Harry How/Getty ImagesChad Billingsley retired 24 of 27 batters.

It hasn’t even been half a season since the game last September when the Dodgers won despite getting one hit, so it’s not like the concept should be entirely foreign to us.

But that doesn’t make it much less melancholy for Dodger fans to ponder the fact that Chad Billingsley went eight innings, allowed two walks, one hit and no earned runs while striking out eight and still took a 1-0 loss to Arizona.

According to ESPN Stats and Info, those are the only two games won by a road team with one hit since 1993. According to the Elias Sports Bureau, the last time the Brooklyn-Los Angeles franchise lost when allowing one or fewer hits occurred on July 17, 1914 in Chicago.

The run came across in the second inning on a Melvin Mora sacrifice fly after a Stephen Drew double and a throwing error charged to Billingsley on a pickoff attempt – that Jamey Carroll gamely took responsibility for.

“Miscommunication. It was my fault,” Carroll told The Associated Press. “Obviously, I was supposed to cover. He threw it and nobody was there.”

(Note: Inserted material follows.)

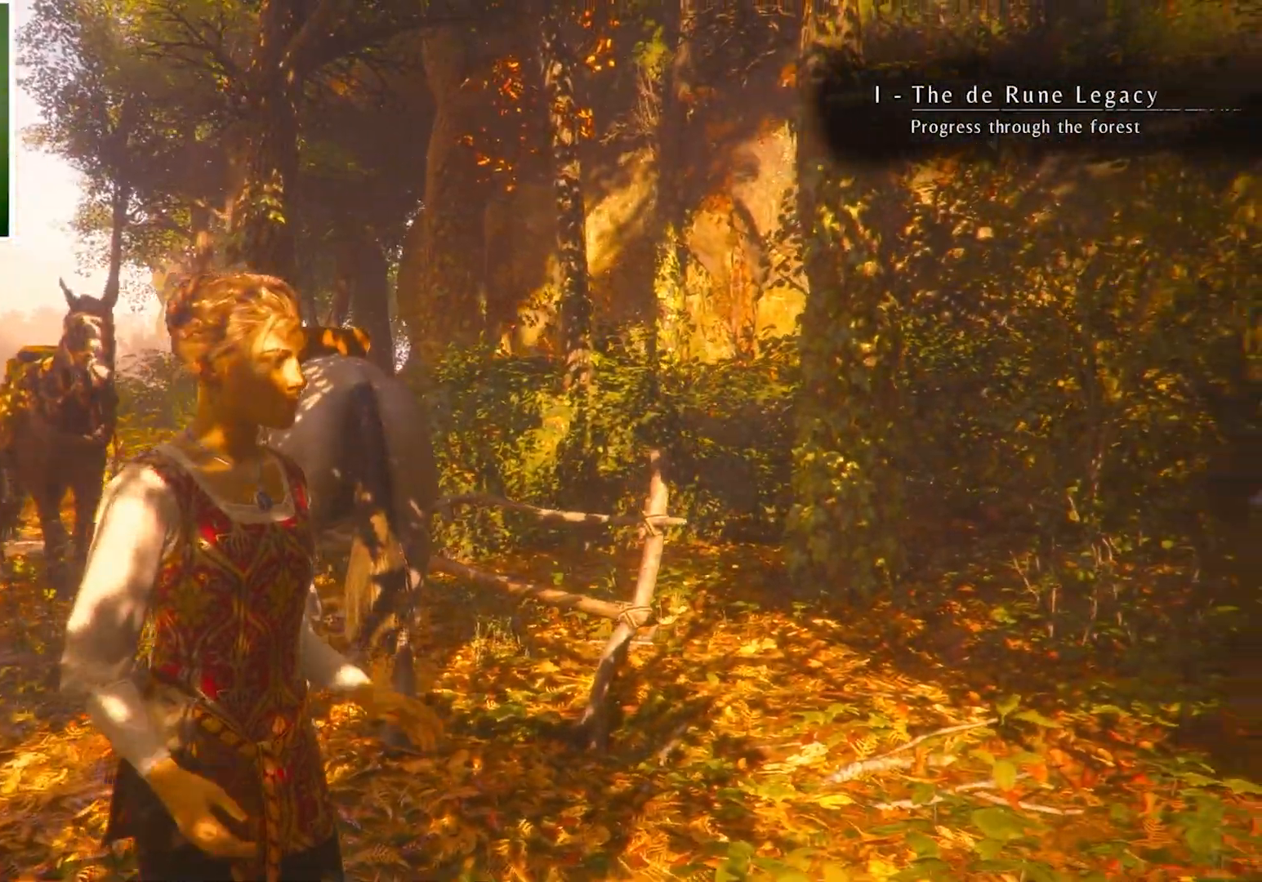
{"keys": [], "mouse": [], "events": []}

Billingsley, who doubled (for the second time this season) to match the hit he allowed, lowered his season ERA to 3.36 even as his won-lost record fell to 2-3. Over his past six starts, Billingsley has a 1.91 ERA and 37 strikeouts in 42 1/3 innings against 42 baserunners.

Dodger starting pitchers have now thrown 22 consecutive innings without allowing an earned run (not counting the two rained-out frames by Jon Garland on Thursday) and have a 0.64 ERA over the past four starts.

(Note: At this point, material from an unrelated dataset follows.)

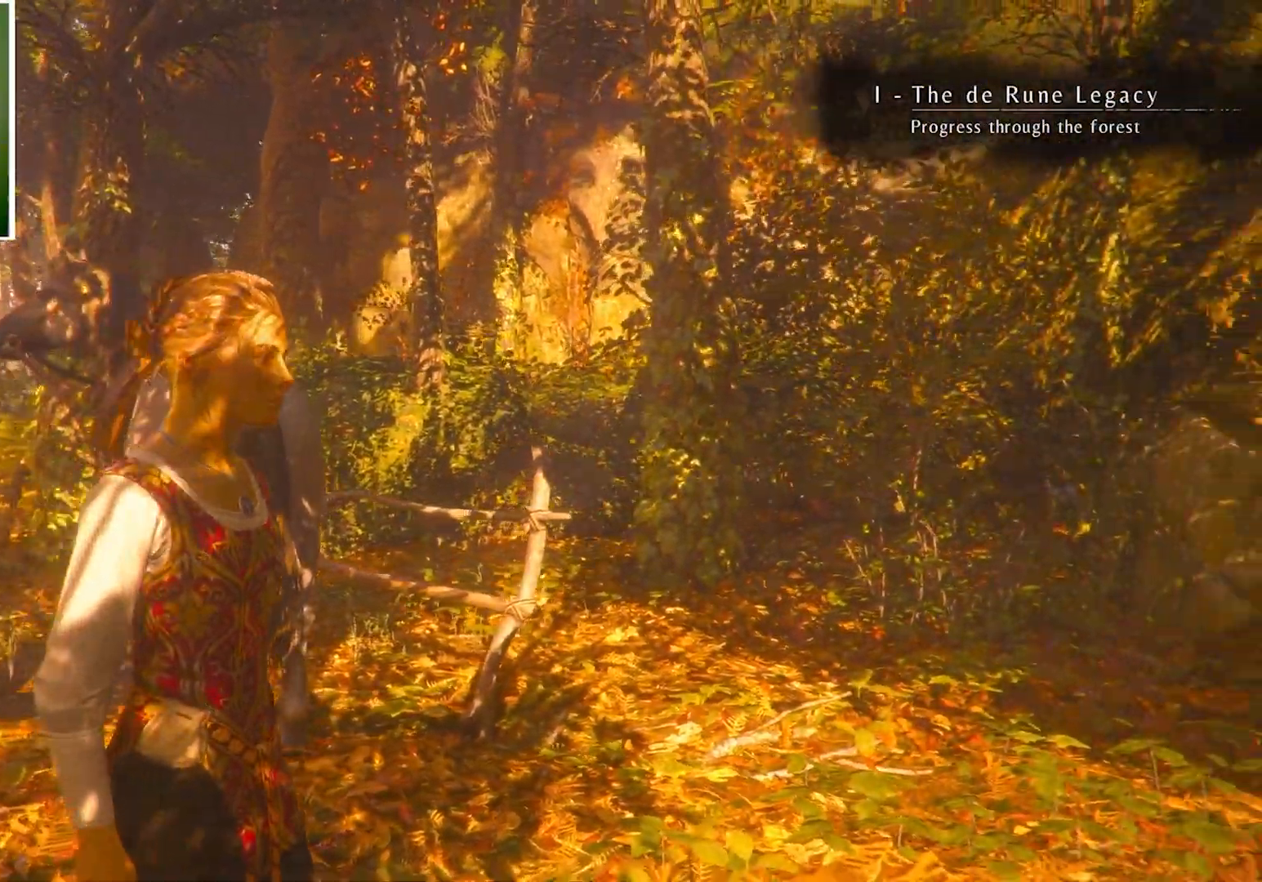
{"keys": ["w"], "mouse": [], "events": [[300, "mouse_mb5", "down"], [400, "mouse_mb5", "up"], [500, "w", "down"]]}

The Dodger offense consisted of a walk and four hits – two by James Loney, including his first extra-base hit in 34 games since April 6, a leadoff eighth-inning double. What happened next – a sacrifice by Rod Barajas and a pinch-hitting appearance by Dioner Navarro in place of Jerry Sands (Navarro struck out) – I’ll just say I would have done things differently than Don Mattingly did. ESPNLosAngeles.com’s Tony Jackson said it “might have been Mattingly’s worst-managed inning since he took over.”

But let’s face it – it’s not like the Dodgers didn’t have plenty of other opportunities to get something going against Josh Collmenter, who was making his first major-league start and allowed two hits and no walks over six innings and 71 pitches. At one point, Billingsley and Collmenter combined to retire 21 batters in a row, and there were no hits by either team in the third, fourth, fifth, sixth and seventh innings.

In the ninth, Carroll singled and with one out, Andre Ethier walked (giving him 37 straight games reaching base), but Matt Kemp hit into a game-ending double play. “Arizona’s relievers have been charged with just one earned run over 33 innings during the team’s first 11 games this month,” said AP, a contrast from last season’s giveaway bullpen.

The Dodgers’ three-game winning streak ended with them missing their chance to reach 20-20 this season.